Exercise input section start

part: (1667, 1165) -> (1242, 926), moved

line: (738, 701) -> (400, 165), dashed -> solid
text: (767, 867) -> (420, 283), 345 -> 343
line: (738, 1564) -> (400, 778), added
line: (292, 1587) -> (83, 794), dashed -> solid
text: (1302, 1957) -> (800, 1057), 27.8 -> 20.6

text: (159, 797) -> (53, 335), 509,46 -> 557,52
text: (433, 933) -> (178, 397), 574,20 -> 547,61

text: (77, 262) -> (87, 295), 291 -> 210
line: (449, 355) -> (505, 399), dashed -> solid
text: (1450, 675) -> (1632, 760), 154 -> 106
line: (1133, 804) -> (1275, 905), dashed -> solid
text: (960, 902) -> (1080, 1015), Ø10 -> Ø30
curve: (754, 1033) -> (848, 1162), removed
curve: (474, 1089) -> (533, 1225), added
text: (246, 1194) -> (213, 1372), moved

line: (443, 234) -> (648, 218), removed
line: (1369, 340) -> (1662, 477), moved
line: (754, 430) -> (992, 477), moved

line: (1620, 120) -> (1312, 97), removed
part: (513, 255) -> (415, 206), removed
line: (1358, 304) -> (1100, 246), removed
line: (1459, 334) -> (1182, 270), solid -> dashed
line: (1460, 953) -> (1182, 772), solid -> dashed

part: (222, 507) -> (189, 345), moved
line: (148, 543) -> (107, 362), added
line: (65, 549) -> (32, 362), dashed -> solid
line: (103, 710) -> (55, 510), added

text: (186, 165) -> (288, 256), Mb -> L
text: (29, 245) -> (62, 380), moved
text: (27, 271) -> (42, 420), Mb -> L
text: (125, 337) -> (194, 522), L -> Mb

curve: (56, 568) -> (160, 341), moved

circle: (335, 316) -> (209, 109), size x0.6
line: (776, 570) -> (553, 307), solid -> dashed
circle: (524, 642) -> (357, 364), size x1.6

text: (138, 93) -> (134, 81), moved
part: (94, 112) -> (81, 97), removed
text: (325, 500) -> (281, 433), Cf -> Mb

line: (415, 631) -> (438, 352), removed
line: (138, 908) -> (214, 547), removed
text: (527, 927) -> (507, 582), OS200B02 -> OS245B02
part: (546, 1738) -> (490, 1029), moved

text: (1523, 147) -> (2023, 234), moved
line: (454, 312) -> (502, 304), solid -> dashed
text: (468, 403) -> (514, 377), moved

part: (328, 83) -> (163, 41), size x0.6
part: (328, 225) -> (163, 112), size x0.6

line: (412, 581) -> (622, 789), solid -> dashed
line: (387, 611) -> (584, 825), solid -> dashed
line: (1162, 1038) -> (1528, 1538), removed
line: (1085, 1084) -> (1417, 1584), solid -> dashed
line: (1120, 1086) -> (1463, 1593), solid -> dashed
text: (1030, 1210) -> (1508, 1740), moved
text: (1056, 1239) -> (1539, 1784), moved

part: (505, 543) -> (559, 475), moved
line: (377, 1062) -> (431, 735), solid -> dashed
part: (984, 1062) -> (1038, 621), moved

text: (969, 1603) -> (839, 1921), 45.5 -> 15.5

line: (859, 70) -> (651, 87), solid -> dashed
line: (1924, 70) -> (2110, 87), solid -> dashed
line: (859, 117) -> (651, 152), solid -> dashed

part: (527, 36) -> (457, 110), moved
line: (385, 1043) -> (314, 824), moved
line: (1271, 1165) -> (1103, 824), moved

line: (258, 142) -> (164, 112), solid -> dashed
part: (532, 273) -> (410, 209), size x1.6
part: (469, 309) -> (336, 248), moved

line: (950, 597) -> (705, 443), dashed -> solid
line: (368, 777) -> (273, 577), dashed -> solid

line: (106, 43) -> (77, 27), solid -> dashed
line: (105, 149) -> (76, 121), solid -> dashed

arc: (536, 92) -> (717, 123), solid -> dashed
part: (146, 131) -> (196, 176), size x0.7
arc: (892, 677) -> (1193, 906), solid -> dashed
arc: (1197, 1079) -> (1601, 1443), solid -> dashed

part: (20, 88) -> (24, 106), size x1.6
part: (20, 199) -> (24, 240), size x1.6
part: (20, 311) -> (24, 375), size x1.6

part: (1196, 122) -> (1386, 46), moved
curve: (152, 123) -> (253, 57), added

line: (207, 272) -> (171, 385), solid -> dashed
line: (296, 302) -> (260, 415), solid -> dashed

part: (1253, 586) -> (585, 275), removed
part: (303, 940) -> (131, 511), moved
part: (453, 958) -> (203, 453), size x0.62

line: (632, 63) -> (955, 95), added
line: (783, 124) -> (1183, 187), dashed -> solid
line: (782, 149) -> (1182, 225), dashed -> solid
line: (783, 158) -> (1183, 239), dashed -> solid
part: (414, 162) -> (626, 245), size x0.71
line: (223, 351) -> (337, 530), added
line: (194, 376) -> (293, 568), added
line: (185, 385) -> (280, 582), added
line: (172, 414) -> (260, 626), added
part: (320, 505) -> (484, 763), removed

Exercise input section end

» What you have to do
Please output an exact copy of the lines above, from the opening line of the data down to the line that contains "line: (148, 543) -> (107, 362), added".

» Reply to the exercise
part: (1667, 1165) -> (1242, 926), moved

line: (738, 701) -> (400, 165), dashed -> solid
text: (767, 867) -> (420, 283), 345 -> 343
line: (738, 1564) -> (400, 778), added
line: (292, 1587) -> (83, 794), dashed -> solid
text: (1302, 1957) -> (800, 1057), 27.8 -> 20.6

text: (159, 797) -> (53, 335), 509,46 -> 557,52
text: (433, 933) -> (178, 397), 574,20 -> 547,61

text: (77, 262) -> (87, 295), 291 -> 210
line: (449, 355) -> (505, 399), dashed -> solid
text: (1450, 675) -> (1632, 760), 154 -> 106
line: (1133, 804) -> (1275, 905), dashed -> solid
text: (960, 902) -> (1080, 1015), Ø10 -> Ø30
curve: (754, 1033) -> (848, 1162), removed
curve: (474, 1089) -> (533, 1225), added
text: (246, 1194) -> (213, 1372), moved

line: (443, 234) -> (648, 218), removed
line: (1369, 340) -> (1662, 477), moved
line: (754, 430) -> (992, 477), moved

line: (1620, 120) -> (1312, 97), removed
part: (513, 255) -> (415, 206), removed
line: (1358, 304) -> (1100, 246), removed
line: (1459, 334) -> (1182, 270), solid -> dashed
line: (1460, 953) -> (1182, 772), solid -> dashed

part: (222, 507) -> (189, 345), moved
line: (148, 543) -> (107, 362), added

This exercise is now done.